I prefer Pye's. Not at all bothered by the sweeping hips...not everyone is rail thin like a fashion model. Good color/light...not a fan of the preset but it definitely adds some drama to the image.

That video was like watching a Chinese fire drill, no rhythm, no direction except for the trash talk and sabotaging of each others shots. In the end, I really liked Pye's image. The scene that jumped out to me was early in the video when Patrick panned the video toward the far cliff face. Lastly, Lee needs to work on his intro skills when approaching models. It's a good thing his wife was there to save the day.

I was shocked Pye won, I for sure thought Patrick would win this one

I agree!

This was a pretty fun video.

Yep, called it, Pye's photo and I voted for it to win. I liked the environmental aspect of it and felt the model was modeling. To find out the model wasn't a model, makes more sense now why the other two photos looked the way they did. Pye has more experience giving non-models instructions whereas Patrick and Lee are probably used to agency models or models with more experience.

The me it looked like Pye overexposed the red dress less. The red seems to be overblown in the third photo.

I liked Lee's shot

I like the last one. Don't know who took which one.
First one is done well in post processing butt it is like half of other Instagram happy pictures that people take this style. ( It is good for marketing HSS and Lightroom Presets )
Second one is just a mess lol sorry.
Third one is simpler and at least focuses on the girl .

Were they drinking before this shoot? This was a pretty amazing location, wide focal range and a strobe. Though the model wasn't experienced, they hardly directed her.

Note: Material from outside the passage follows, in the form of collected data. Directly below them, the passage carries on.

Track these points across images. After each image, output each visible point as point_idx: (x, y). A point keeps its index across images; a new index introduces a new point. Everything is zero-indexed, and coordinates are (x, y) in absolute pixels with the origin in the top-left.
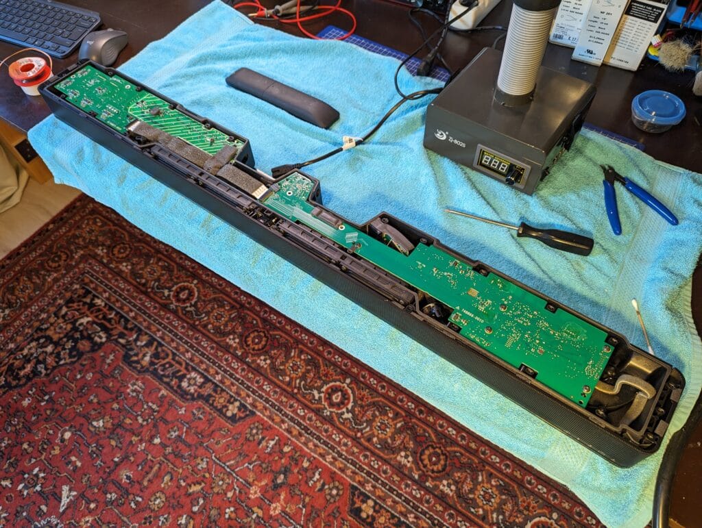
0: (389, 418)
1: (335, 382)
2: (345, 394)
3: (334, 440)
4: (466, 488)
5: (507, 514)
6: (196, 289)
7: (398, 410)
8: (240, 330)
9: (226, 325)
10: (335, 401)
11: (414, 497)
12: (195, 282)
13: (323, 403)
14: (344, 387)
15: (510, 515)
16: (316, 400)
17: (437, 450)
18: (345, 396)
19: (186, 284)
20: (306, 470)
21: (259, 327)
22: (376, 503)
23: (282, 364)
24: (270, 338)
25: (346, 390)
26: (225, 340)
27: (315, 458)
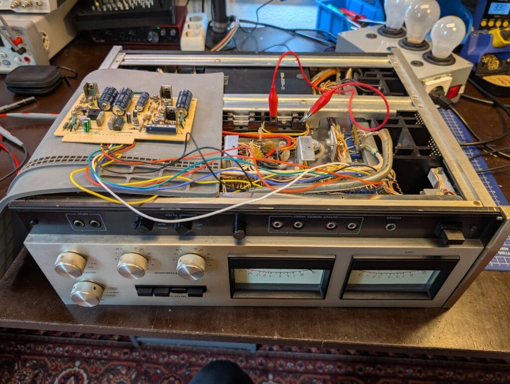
6: (82, 371)
12: (78, 363)
19: (68, 371)
21: (165, 374)
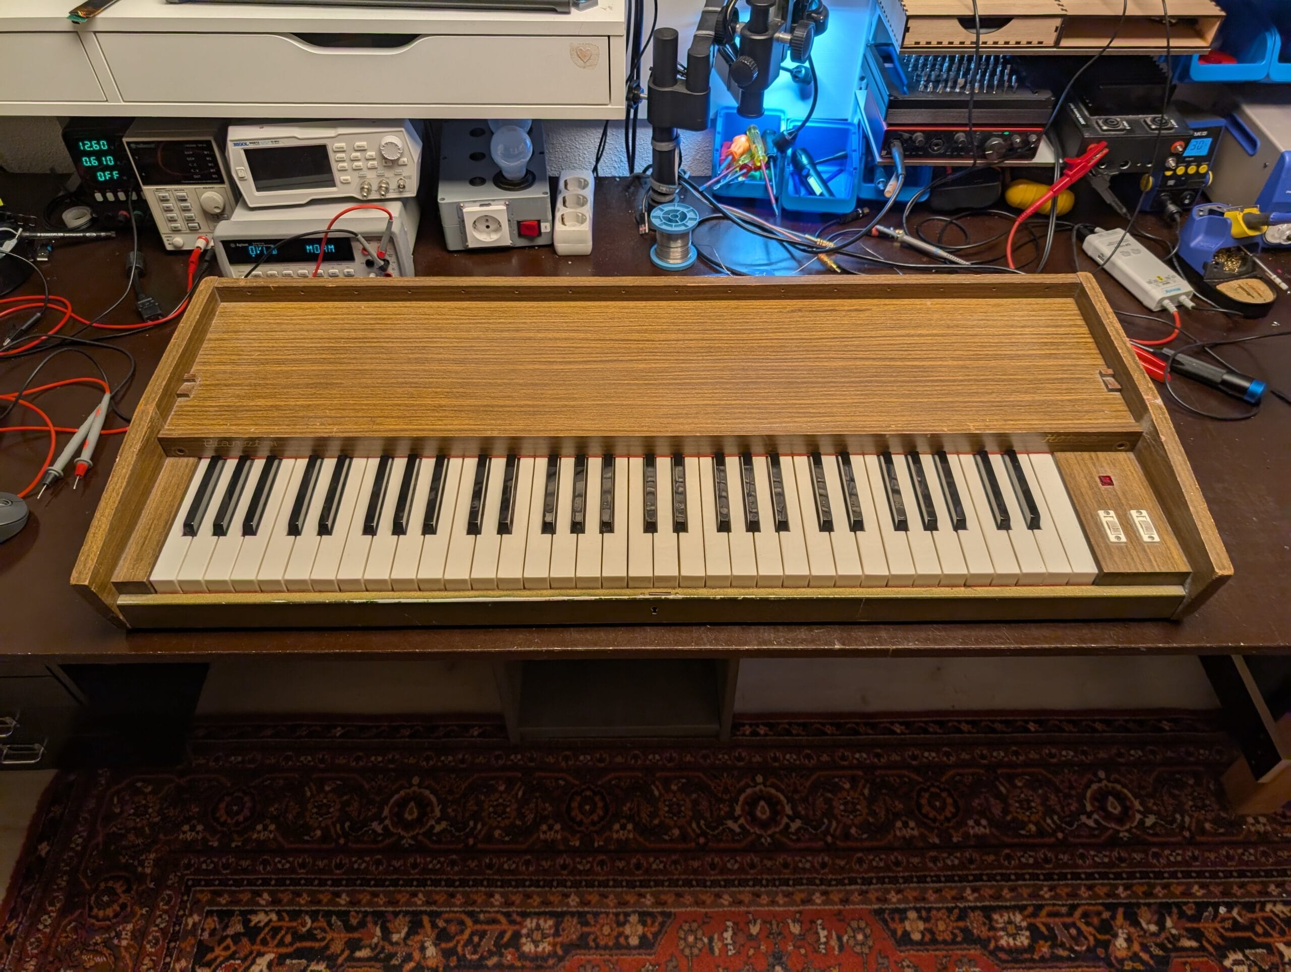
0: (848, 791)
1: (744, 792)
2: (771, 799)
3: (804, 869)
4: (997, 811)
6: (426, 792)
7: (850, 772)
8: (550, 809)
9: (521, 816)
10: (764, 817)
11: (953, 867)
12: (416, 780)
13: (752, 831)
14: (761, 791)
15: (1063, 808)
16: (739, 834)
17: (932, 789)
18: (773, 803)
19: (402, 793)
20: (802, 936)
21: (574, 786)
22: (918, 910)
23: (653, 815)
24: (603, 791)
25: (768, 793)
26: (538, 837)
27: (800, 912)
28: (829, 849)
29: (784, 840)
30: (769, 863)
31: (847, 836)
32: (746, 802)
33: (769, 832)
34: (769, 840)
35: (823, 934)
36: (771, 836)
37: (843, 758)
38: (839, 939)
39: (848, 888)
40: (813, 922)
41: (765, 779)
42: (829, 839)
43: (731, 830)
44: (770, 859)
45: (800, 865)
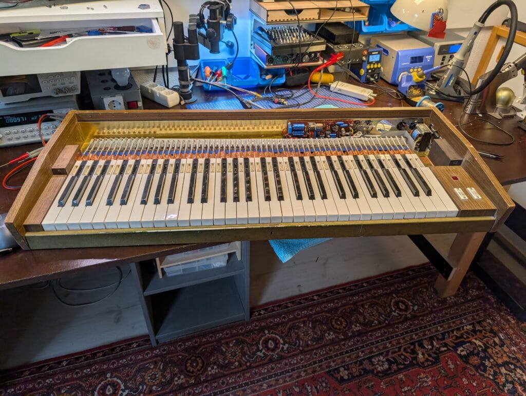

I know that all three are decent photographers, I feel like if you separated them from each other so they could focus, they would have better images. I think this was just friends goofing off with a D850 and a model.

Could these guys have been any moe puerile?

Because we tell the story of how we met her in this video and we wanted everyone to know she isn't a professional model.

Yeah seems like the title "Three photographers shoot the same woman" could have been fine.

She's a waitress. It's fine. The only reason you're pretending to be offended by it is to draw attention to yourself.

Wow you are in a different reality!

Great shot Pye.

the girl won... she got 3 FREE pictures from 3 professional photographers.